Sooner or later, an international company will find itself in the situation that its organisation is distributed across several locations and in several countries. But can a team which can only pool its resources virtually work as well as a classic team which is concentrated on one site? Yes, provided that they look at one or two aspects which are the key to success from the start through to the end of the project.
A company which wants to acquire
this know-how does not have to reinvent
the proverbial wheel. This is because there
are consultancy and technology services which
have already perfected this form of virtually
networked collaboration. Often, they not only
pass on the relevant knowledge, but also help
optimise the necessary processes
at the same time.
They provide advice on organisation and methods – rather like helping you to help yourself – to clients so that they learn to master and control technology and application development themselves using the dispersed teams. So which factors allow virtual teams to take over the working environment and make them fit for purpose in real life?
The key milestones are set – unsurprisingly – right at the start. Whilst in a classic team, a lot of the knowledge transfer takes place « on demand » at the coffee machine or photocopier; in virtual working groups, there are few opportunities to meet and exchange ideas personally. If a team never meets face to face, it can be difficult to develop an understanding and feel for one another. Therefore, each company should choose a service partner which categorically insists on an actual kick-off meeting between those involved in the project. Communication will improve in the course of the project, and trust within the group will move to another level with time.

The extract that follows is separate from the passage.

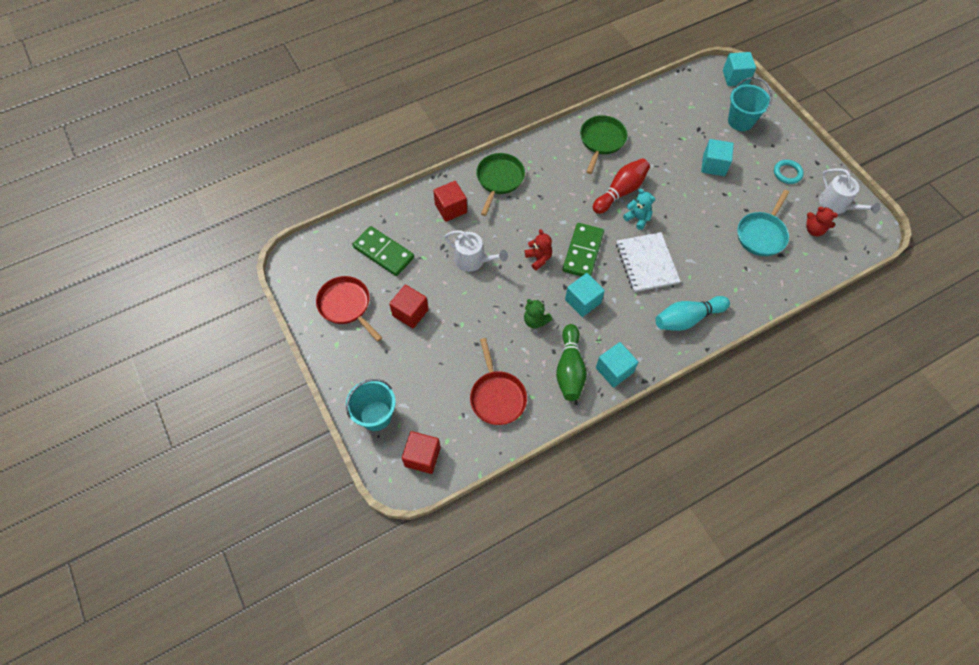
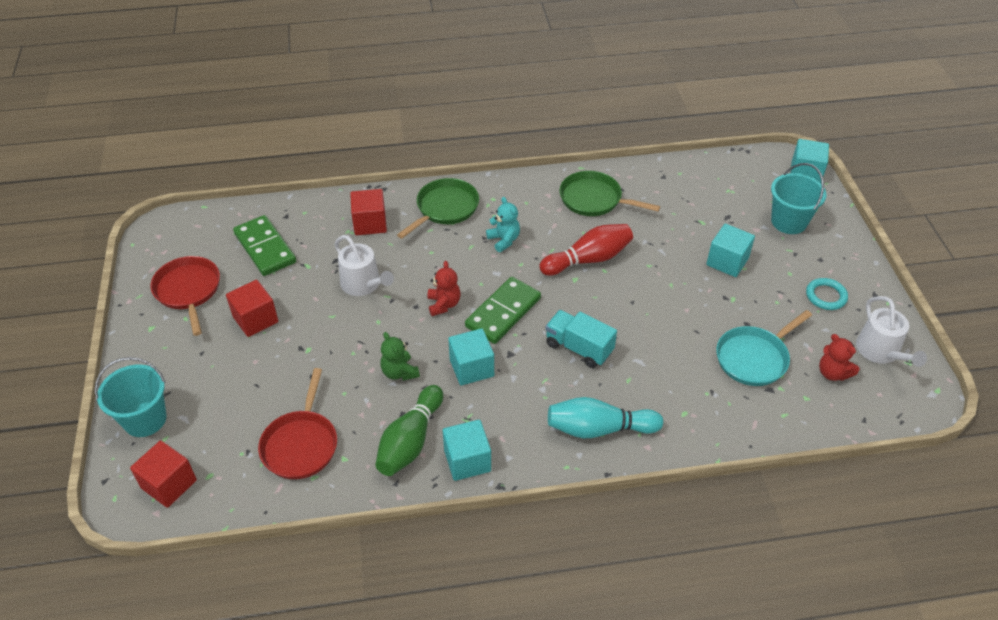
camera: 20 degrees right, 15 degrees down
(601, 141) = (594, 199): green pan -> green pan turned 105 degrees counterclockwise
(637, 218) = (594, 294): turquoise teddy bear -> turquoise teddy bear (504, 240)
(646, 263) = (579, 348): white notebook -> turquoise truck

For the rest of the project, it is worthwhile to arrange regular meetings each day and each week for exchanging information. This defines the routine needed to exchange ideas and ensures continuity in transferring knowledge. The problem of different work patterns across time zones can be eliminated, therefore guaranteeing that team members can be reached.
The third factor for success lies in the fact that processes must be standardised as far as possible across all sites. The quality standards, corporate culture and the methods to be applied should be homogenous and binding. Standardised guidelines should also apply to the use of communication tools and knowledge transfer – what is documented and how, where it is kept and who must be involved when and how. Video conferences are clearly preferable to phone and email communication for collaboration and communication, since facial expressions, gestures and reactions can be seen by the people at the other end and often provide small but crucial details regarding comprehension, acceptance or motivation.
The next point sounds innocuous, but unfortunately, it isn’t: the supplied communication tools must of course also function in an « emergency ». The infrastructure must be stable, available and fast, since changing tools in the middle of a virtual meeting causes delays and frustrations, worse still if the tools don’t work at all; sometimes an entire team is prevented from starting a new sprint, resulting in lost time and extra costs.
A project is a living organism. It changes over time. Processes which were ideal for launching the project may prove to be obstacles later. A continuous optimisation process is therefore essential. Incremental reviews help in identifying potential improvements in retrospect and adapting processes for the future.